- Work instruction
Among the entries below, how many lines contain "electricitatii"? Answer with the number only.

- Data for review
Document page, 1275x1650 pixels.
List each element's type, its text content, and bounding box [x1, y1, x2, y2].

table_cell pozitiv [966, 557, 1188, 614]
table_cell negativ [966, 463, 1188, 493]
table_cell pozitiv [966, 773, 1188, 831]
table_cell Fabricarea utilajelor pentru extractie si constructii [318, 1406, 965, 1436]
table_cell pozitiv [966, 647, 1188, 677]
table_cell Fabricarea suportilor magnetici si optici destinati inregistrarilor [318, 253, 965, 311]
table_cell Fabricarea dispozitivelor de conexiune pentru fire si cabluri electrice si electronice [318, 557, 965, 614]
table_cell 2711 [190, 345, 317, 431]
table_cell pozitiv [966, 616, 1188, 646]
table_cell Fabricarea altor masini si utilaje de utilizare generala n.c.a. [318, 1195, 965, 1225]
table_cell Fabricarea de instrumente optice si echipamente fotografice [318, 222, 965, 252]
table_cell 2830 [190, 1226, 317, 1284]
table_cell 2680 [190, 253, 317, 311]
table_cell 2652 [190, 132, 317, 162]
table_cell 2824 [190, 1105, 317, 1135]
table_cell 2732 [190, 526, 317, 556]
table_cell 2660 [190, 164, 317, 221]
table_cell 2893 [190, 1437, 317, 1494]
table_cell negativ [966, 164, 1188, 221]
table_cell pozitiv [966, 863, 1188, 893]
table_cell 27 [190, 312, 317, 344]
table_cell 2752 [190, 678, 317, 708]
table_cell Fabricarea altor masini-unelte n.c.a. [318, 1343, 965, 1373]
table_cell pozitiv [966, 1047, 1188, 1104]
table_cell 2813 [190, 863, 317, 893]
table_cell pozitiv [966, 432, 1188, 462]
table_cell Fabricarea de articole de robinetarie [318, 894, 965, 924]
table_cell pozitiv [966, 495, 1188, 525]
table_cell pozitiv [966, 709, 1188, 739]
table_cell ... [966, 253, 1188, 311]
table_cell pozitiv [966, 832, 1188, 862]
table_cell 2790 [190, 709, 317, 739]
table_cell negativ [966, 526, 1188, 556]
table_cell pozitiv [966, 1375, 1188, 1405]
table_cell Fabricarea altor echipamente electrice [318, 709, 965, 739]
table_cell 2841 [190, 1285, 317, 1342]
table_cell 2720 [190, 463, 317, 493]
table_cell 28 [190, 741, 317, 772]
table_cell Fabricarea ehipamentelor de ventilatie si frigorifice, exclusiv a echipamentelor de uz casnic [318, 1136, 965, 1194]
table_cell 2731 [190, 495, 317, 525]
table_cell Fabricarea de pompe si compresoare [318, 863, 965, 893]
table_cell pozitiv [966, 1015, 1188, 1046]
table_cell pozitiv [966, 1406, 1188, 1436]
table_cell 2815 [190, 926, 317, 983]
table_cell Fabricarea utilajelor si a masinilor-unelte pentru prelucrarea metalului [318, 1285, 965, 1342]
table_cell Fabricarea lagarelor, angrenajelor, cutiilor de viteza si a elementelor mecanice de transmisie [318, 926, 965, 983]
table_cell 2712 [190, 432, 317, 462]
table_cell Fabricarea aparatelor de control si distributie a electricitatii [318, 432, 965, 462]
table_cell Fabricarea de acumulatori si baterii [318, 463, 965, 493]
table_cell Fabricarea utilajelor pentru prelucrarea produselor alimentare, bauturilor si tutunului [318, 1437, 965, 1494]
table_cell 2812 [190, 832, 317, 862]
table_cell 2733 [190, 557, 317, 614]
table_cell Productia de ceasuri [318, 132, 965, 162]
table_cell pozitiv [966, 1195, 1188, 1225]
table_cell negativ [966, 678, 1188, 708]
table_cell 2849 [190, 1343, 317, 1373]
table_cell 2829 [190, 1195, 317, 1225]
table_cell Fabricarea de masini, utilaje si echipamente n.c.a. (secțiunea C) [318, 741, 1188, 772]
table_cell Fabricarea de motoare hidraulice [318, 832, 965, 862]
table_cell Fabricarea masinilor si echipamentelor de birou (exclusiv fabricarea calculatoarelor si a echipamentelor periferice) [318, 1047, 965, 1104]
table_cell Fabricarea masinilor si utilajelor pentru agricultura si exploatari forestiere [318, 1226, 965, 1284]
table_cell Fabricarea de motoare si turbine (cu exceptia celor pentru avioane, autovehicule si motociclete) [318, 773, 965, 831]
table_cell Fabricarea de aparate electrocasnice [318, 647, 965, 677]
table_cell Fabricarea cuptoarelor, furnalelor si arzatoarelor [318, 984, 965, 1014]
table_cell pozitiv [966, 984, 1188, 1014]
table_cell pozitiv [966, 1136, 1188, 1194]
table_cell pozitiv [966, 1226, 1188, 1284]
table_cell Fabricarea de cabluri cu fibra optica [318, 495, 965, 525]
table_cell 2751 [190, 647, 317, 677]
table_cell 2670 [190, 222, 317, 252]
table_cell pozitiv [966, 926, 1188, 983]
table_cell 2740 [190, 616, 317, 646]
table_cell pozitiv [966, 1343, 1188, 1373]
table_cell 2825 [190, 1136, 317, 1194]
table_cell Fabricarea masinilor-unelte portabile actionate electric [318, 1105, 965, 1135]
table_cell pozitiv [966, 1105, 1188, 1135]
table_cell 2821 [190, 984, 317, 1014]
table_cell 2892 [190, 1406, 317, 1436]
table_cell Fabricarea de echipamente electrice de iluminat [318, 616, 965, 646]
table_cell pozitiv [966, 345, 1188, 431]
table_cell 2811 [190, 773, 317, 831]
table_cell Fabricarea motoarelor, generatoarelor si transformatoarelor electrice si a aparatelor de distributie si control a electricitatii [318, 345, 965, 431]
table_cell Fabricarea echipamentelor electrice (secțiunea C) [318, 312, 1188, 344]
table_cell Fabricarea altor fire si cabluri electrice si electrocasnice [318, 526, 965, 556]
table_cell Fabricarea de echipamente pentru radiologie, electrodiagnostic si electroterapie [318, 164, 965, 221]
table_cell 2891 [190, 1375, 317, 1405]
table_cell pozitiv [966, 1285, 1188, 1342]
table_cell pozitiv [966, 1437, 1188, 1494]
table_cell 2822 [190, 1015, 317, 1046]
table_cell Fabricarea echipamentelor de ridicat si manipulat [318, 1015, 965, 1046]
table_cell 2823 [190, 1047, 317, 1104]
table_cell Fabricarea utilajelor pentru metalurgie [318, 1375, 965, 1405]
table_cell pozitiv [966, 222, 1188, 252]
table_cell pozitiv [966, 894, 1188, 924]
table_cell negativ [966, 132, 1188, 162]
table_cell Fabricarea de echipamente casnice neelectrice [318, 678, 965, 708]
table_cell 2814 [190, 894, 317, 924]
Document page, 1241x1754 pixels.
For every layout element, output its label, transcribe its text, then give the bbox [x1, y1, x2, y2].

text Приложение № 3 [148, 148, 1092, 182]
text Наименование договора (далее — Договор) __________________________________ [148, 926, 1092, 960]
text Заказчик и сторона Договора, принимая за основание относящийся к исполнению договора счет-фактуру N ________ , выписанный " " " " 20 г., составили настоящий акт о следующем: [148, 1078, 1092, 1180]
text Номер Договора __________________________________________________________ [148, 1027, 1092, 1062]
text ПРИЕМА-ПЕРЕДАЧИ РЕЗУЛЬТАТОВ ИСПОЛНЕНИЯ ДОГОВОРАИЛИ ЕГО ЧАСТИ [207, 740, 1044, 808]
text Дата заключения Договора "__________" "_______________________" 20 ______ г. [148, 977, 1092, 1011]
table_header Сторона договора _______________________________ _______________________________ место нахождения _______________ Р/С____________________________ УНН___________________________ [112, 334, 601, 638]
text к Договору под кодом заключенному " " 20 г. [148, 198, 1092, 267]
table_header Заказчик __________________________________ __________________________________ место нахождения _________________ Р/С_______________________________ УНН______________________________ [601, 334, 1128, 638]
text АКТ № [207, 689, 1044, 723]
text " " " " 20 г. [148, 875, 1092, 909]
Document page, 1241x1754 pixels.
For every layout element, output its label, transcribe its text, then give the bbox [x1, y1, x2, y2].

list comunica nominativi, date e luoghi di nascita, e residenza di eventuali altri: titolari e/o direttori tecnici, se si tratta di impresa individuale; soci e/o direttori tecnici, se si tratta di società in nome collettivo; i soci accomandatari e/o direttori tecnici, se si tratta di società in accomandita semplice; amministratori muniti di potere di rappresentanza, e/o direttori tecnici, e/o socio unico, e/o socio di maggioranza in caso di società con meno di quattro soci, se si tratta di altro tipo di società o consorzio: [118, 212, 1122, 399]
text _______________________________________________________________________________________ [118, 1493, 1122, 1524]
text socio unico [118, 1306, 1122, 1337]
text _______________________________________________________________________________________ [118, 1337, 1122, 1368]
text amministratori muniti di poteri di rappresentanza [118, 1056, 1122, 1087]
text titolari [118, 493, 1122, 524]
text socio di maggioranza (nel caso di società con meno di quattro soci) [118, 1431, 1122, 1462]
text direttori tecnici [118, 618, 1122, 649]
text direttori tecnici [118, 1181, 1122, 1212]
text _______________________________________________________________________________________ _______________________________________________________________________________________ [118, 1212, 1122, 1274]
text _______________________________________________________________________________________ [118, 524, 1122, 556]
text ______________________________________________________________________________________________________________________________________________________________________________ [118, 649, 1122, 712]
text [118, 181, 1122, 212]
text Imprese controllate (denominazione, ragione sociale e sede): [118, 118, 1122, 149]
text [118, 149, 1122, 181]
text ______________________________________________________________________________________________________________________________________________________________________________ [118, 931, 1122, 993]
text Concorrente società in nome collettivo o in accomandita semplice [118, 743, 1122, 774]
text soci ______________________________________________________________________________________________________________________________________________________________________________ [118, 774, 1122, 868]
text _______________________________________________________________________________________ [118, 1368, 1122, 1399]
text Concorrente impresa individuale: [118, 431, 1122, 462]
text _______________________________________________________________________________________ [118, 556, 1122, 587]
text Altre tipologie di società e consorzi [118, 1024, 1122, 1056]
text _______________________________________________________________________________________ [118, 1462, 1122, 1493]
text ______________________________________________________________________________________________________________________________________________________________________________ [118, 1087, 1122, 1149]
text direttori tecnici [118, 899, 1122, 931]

- Solution to the exercise
2